Целый день Ломоносова на плацу учили фрунту. Наука сия, как объяснил вахмистр, сложная, и потому начали её с самого простого: весь день то тянулись но стойке «смирно», то по команде поворачивались кругом. Для разминки заставляли бегать и ползать на брюхе. Вахмистр поучал их, что через полгода такой науки они её постигнут даже и в том случае, ежели головы у них набиты не мозгами, а собачьим дерьмом, что, по твёрдому убеждению вахмистра, скорее всего так и есть.

Но у Ломоносова голова всё же была наполнена совсем не тем, чем уверял вахмистр, и потому он думал и во время тех военных экзерсисов внимательно оглядывал крепость и её окрестности.

Нужно бежать! Но днём он всё время на виду, кругом солдаты, днём не убежишь. Бежать можно только ночью. И Ломоносов, старательно исполняя солдатские сикурсы, нетерпеливо ждал конца дня.

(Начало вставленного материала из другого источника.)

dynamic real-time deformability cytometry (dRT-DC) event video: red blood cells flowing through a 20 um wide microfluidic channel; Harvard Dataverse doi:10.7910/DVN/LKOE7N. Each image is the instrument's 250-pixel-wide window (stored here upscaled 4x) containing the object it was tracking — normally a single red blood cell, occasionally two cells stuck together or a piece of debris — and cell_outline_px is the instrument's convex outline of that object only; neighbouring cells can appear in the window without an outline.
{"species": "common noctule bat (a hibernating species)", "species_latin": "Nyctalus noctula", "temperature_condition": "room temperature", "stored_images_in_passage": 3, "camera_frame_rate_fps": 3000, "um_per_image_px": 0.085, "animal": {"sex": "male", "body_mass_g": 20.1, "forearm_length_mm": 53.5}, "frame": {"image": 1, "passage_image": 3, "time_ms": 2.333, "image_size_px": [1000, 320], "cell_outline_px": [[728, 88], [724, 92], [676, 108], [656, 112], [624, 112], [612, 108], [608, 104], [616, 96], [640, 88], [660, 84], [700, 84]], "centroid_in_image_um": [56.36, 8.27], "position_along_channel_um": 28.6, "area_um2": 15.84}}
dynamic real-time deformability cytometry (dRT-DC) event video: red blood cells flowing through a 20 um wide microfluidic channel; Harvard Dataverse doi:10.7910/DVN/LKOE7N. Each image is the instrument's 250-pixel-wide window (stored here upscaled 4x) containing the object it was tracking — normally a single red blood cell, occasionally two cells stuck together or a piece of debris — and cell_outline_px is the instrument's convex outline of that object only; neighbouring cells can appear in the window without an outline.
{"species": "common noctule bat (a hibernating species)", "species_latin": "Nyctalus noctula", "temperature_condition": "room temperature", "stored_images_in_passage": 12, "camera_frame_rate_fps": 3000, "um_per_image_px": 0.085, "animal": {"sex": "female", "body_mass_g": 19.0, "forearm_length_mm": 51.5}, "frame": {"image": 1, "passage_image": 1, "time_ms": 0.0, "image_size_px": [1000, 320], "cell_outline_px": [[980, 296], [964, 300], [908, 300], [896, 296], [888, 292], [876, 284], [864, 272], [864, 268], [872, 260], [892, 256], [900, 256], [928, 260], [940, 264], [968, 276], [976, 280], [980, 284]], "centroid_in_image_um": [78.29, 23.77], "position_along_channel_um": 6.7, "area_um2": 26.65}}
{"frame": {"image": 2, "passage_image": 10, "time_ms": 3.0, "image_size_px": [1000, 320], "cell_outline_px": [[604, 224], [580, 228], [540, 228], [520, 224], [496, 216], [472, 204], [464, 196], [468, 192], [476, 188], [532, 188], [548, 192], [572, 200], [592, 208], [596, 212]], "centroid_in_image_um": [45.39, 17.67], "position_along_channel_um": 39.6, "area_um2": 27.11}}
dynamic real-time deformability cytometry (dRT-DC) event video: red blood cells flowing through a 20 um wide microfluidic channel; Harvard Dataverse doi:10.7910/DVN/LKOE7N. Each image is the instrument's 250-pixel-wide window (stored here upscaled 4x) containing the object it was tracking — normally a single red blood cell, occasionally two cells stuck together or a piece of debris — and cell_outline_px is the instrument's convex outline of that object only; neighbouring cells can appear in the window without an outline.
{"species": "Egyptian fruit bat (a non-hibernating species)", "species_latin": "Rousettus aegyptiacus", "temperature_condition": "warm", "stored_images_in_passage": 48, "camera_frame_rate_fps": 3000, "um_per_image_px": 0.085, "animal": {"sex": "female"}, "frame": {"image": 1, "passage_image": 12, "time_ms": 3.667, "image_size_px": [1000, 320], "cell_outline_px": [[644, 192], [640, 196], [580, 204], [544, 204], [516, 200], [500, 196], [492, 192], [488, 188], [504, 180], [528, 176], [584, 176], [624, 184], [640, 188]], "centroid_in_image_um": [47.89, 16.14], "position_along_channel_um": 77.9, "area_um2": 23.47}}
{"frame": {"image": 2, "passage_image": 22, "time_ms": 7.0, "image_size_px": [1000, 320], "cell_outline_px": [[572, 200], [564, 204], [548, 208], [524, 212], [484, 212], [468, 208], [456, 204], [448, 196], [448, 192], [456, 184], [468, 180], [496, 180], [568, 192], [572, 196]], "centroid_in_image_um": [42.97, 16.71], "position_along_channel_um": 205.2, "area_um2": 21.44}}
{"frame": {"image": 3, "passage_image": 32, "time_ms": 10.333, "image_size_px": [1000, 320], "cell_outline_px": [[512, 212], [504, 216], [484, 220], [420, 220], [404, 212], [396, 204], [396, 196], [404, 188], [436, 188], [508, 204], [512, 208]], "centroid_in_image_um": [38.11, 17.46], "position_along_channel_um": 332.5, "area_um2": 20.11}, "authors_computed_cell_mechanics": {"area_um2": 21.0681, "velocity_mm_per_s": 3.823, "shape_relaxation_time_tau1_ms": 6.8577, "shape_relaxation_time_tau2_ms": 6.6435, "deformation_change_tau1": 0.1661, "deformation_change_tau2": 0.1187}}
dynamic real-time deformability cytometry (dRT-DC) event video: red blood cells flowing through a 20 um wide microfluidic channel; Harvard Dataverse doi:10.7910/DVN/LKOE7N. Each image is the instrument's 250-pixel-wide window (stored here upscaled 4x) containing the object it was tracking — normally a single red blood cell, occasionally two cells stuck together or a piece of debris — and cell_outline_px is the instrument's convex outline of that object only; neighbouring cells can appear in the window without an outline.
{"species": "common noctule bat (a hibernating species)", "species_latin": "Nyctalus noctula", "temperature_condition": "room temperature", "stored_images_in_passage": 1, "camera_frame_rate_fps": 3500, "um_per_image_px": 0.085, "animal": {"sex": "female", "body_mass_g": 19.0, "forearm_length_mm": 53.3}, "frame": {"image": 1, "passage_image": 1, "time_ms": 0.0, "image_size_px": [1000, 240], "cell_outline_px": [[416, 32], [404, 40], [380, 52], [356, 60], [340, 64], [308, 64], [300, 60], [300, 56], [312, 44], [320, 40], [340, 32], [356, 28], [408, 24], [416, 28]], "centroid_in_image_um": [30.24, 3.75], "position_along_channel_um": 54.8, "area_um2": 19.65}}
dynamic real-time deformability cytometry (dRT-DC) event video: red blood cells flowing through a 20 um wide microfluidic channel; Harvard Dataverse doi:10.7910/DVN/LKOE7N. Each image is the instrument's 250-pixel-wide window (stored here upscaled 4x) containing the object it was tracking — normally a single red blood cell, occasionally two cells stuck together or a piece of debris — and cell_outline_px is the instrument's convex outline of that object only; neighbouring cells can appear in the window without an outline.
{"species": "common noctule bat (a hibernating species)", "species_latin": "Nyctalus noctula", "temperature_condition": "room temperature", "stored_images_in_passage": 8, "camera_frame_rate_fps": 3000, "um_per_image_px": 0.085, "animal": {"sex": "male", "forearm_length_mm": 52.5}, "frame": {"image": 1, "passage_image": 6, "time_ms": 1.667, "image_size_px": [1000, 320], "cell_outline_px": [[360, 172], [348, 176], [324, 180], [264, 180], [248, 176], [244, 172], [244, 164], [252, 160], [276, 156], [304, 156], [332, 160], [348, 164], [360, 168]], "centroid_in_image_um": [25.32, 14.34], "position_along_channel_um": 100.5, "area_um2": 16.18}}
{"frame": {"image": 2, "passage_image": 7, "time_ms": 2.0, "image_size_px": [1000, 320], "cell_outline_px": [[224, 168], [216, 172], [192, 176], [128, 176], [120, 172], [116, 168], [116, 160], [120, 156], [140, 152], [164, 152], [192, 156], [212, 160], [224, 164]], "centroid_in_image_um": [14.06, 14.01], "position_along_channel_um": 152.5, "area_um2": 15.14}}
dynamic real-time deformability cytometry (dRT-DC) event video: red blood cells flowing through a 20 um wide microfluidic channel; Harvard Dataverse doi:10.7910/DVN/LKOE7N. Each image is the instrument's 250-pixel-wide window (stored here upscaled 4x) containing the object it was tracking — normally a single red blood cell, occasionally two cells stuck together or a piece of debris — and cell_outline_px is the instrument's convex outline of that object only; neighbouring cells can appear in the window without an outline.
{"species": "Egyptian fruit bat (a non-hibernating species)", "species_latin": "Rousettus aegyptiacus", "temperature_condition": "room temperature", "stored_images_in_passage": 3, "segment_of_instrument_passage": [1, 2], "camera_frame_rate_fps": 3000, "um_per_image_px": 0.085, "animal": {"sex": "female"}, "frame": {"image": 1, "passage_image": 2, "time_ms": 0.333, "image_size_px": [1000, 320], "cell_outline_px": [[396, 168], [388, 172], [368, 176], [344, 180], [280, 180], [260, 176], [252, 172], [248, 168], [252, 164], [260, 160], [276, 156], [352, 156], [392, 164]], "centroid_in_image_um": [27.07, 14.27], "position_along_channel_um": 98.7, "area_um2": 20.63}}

Наступил вечер. Новобранцам дали жидкий ужин — гороховой похлёбки с фунтом хлеба, затем опять привели в ту же караульню, где они спали и первую ночь. На этот раз Ломоносов очень внимательно её осмотрел. Всё было то же, каменные стены, окна с решёткой. Перемены коснулись лишь подстилок — их переложили на деревянные топчаны и дали набитые сеном подушки. Дверь, как убедился Ломоносов, была крепка — её не выломать. Окно выходило прямо на старый крепостной вал, по которому прохаживался часовой с ружьём.

Ломоносов осторожно, дабы не привлечь внимания остальных, подёргал толстую деревянную решётку окна, на вид казавшуюся очень прочной. И, о счастье, — в нижних концах перекладин решётки, где они входили в каменный подоконник, дерево от влаги подгнило, и Ло­моносов почувствовал, что, ежели на решётку хорошо навалиться, её можно и выломать. Заметил это себе, но виду не подал. У него не было никакой охоты посвящать в план побега своих компаньонов по солдатчине: он не забыл, как предательски они вели себя вчера в шипке, когда офицер стал его завлекать и одурманивать. Могли бы ему и знак подать: ведь они-то знали, что делается, ибо запродались добровольно, хотя кое-кто из них днём уже горько каялся.

Потому Ломоносов решил бежать один. Заранее поставил свой топчан прямо под окно, чтобы никто не пересёк дорогу. Улёгшись, долго ждал, когда соседи захрапят. Потом ещё слушал, как затихают звуки в крепости: перестали слышаться крики солдат, топот лошадей, бряцание оружия; лишь за окном время от времени раздавались шаги проходившего часового.

Когда всё угомонилось, Ломоносов тихо встал, натянул кафтан, обувку, влез на топчан и прильнул к окну. Выждал прохода часового и, прослушав его удаляющиеся шаги, осторожно, приложив силу, потянул решётку. Ещё, ещё чуть, и дерево вдруг слегка хрустнуло, и тот хруст отдался в ушах, казалось, прогремев кругом великим грохотом. Ломоносов замер в испуге, слушая, не разбудил ли кого. Но соседи спали, часовой не бежал на шум по валу, всё было тихо.